Hiob Kapitel 29

1. Und Hiob setzte seine Rede fort und sagte:

2. »O dass ich wäre wie in den vorigen Monaten, wie in den Tagen, als mich Gott behütete;

3. als seine Leuchte über meinem Kopf schien und ich in der Finsternis in seinem Licht ging;

4. als ich in der Reife meines Lebens war, als Gottes Freundschaft über meinem Zelt war;

5. als der Allmächtige noch mit mir war und meine Kinder um mich her waren;

6. als ich meine Tritte in Butter wusch und die Felsen mir Ölbäche gossen;

7. wenn ich in der Stadt zum Tor hinausging und mir meinen Stuhl dort auf die Straße stellte;

8. wenn mich die Jungen sahen und sich versteckten, und die Alten aufstanden und stehen blieben,

9. die Obersten aufhörten zu reden und die Hand auf den Mund legten.

10. Die Stimme der Vornehmsten verstummte, und ihre Zunge klebte an ihrem Gaumen!

11. Wessen Ohr mich hörte, der pries mich selig; und wessen Auge mich sah, der rühmte mich.

12. Denn ich errettete den Armen, der da schrie, und den Waisen, der keinen Helfer hatte.

13. Der Segen dessen, der verderben sollte, kam über mich; und ich erfreute das Herz der Witwe.

14. Gerechtigkeit war mein Gewand, das ich anzog wie einen Mantel; und mein Recht war mein fürstlicher Hut.

15. Ich war das Auge für den Blinden und der Fuß für den Lahmen.

16. Ich war ein Vater der Armen; und die Sache dessen, den ich nicht kannte, die erforschte ich.

17. Ich zerbrach die Backenzähne des Ungerechten und riss den Raub aus seinen Zähnen.

18. Ich dachte: ›Ich will sterben in meinem Nest und meine Tage vermehren wie Sand.‹

19. Meine Wurzel war im Wasser ausgebreitet, und der Tau blieb über meinen Zweigen.
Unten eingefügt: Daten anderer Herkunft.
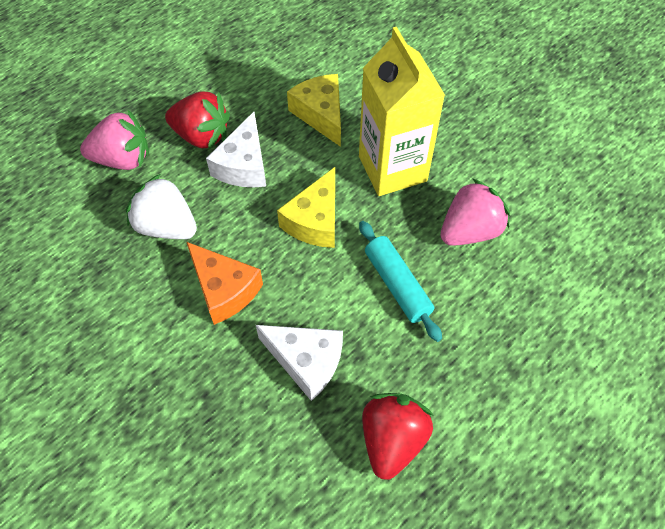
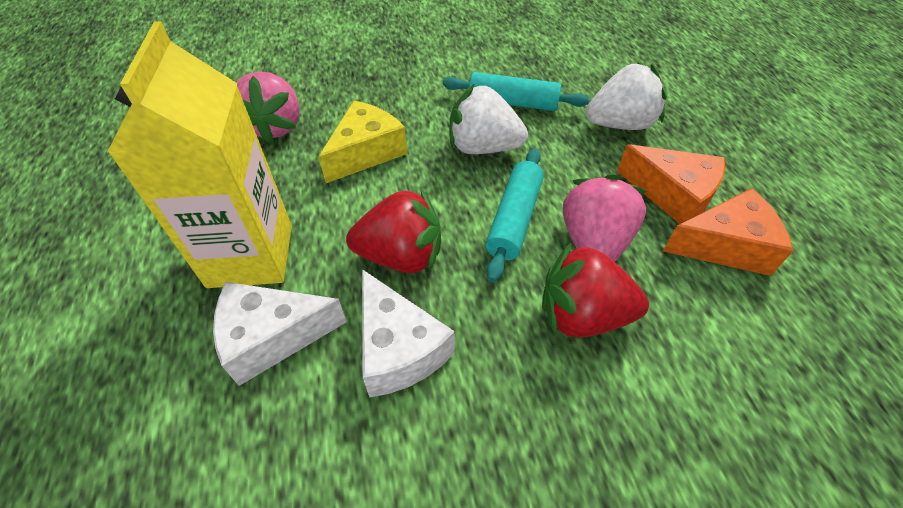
orange cheese: [187,242,263,325] = 1 -> [617,144,725,224] [663,188,793,276] = 2
turquoise rolling pin: [359,221,442,342] = 1 -> [443,72,589,111] [485,148,544,282] = 2
white strawberry: [126,174,197,239] = 1 -> [449,84,528,154] [586,62,667,130] = 2
yellow cheese: [277,167,335,248] [287,74,341,147] = 2 -> [319,101,407,183] = 1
20. Meine Herrlichkeit erneuerte sich ständig, und mein Bogen wurde immer stärker in meiner Hand.

21. Sie hörten mir zu und schwiegen und warteten auf meinen Rat.

22. Nach meinen Worten redete niemand mehr, und meine Rede troff auf sie nieder.

23. Sie warteten auf mich wie auf den Regen und sperrten ihren Mund auf wie nach Spätregen.

24. Ich lächelte sie an, wenn sie mir nicht vertrauten; und das Leuchten meines Gesichts machte mich nicht geringer.

25. Ich bestimmte ihren Weg und war ihr Haupt, ich lebte wie ein König mit seinen Truppen, wie der Tröster mit den Traurigen.